Text block |
•••••
Replicate the precentile results from The Kinase Library.

st_pct = Data.get_pspa_st_pct()
y_pct = Data.get_pspa_tyr_pct()
out = get_pct('PSVEPPLyQETFSDL',**Params('PSPA_y'), pct_ref=y_pct)
out.sort_values('percentile',ascending=False)
considering string: ['-5V', '-4E', '-3P', '-2P', '-1L', '0Y', '1Q', '2E', '3T', '4F', '5S']
log2(score) percentile
ABL2 3.137 96.568694
BMX 2.816 96.117567
BTK 1.956 95.693780
CSK 2.303 95.174299
MERTK 2.509 93.588517
... ... ...
FLT1 -1.919 25.358852
PINK1_TYR -1.227 21.927546
MUSK -3.031 21.298701
TNNI3K_TYR -3.549 11.004785
PKMYT1_TYR -1.739 4.798360

93 rows × 2 columns

get_pct('PSVEPPLsQETFSDL',**Params('PSPA_st'), pct_ref=st_pct)
considering string: ['-5V', '-4E', '-3P', '-2P', '-1L', '0S', '1Q', '2E', '3T', '4F']
log2(score) percentile
ATM 5.037 99.822351
SMG1 4.385 99.831819
DNAPK 3.818 99.205315
ATR 3.507 99.680344
FAM20C 3.170 95.370556
... ... ...
•••••
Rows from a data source
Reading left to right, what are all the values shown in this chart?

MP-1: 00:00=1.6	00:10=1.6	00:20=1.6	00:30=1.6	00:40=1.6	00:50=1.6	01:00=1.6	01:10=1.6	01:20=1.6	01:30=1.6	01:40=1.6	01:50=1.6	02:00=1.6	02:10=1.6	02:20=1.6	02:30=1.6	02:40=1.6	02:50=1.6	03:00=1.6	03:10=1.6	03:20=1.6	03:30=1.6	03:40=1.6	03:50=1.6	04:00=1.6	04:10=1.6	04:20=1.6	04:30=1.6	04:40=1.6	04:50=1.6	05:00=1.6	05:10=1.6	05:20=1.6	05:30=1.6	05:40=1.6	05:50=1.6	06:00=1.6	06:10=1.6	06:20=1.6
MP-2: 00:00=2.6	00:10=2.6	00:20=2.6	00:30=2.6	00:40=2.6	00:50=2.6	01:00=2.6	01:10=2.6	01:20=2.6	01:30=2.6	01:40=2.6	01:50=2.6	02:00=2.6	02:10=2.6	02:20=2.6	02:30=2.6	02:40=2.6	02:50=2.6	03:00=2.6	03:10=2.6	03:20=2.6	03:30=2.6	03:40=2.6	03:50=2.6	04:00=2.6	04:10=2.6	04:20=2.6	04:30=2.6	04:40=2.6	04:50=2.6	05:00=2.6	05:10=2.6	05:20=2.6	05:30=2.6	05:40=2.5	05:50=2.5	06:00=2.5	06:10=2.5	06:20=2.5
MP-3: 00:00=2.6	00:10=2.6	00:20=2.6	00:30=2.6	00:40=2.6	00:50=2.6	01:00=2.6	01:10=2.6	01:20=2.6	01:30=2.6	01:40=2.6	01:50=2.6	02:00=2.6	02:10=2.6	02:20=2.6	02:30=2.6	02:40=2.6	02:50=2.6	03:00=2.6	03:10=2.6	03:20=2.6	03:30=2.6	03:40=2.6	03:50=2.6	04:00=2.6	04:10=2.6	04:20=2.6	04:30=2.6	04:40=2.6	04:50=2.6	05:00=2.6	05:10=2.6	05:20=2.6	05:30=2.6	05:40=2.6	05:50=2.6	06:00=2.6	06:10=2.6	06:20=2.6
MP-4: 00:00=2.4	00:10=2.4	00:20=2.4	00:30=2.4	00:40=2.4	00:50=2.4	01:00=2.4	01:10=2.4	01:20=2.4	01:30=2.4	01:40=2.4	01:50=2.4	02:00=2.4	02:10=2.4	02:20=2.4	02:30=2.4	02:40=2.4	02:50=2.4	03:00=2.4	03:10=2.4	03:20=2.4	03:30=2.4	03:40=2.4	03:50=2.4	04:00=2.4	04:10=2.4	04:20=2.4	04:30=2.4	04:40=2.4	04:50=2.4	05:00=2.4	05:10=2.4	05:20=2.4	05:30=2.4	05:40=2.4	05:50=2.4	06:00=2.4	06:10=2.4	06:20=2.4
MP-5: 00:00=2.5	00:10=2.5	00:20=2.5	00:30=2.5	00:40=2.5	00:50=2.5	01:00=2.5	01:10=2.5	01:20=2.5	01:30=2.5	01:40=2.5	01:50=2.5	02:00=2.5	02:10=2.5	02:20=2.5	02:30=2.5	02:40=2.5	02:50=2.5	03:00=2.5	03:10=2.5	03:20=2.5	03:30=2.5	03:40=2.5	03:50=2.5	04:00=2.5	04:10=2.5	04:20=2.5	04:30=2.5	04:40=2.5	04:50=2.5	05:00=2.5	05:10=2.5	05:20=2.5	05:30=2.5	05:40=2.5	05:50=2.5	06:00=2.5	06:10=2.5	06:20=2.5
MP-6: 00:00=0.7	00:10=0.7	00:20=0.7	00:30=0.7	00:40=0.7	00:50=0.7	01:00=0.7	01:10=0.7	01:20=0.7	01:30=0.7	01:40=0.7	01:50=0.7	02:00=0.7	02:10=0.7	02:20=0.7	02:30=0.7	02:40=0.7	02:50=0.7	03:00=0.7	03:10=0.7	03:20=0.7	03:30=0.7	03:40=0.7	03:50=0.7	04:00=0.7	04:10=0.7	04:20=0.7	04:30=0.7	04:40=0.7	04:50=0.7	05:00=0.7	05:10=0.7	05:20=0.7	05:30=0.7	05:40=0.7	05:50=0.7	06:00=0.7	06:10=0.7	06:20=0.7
•••••
Exercise prompt |
Continue the text on replicating Kinase Library percentile results, picking up right after its last line.

Output for this exercise |
PKN1 -7.275 14.070436
P70S6K -7.295 4.089816
AKT3 -7.375 11.432995
PKCI -7.742 8.129511
NEK3 -8.254 4.637240

303 rows × 2 columns


source

get_pct_df

 get_pct_df (score_df, pct_ref)

Replicate the precentile results from The Kinase Library.

Details
score_df output from predict_kinase_df
pct_ref a reference df for percentile calculation
# substrate score first
# score_df = predict_kinase_df(df_sty,'site_seq', **Params('PSPA_st'))

# get percentile reference
# pct_ref = Data.get_pspa_st_pct()
# pct = get_pct_df(score_df,pct_ref)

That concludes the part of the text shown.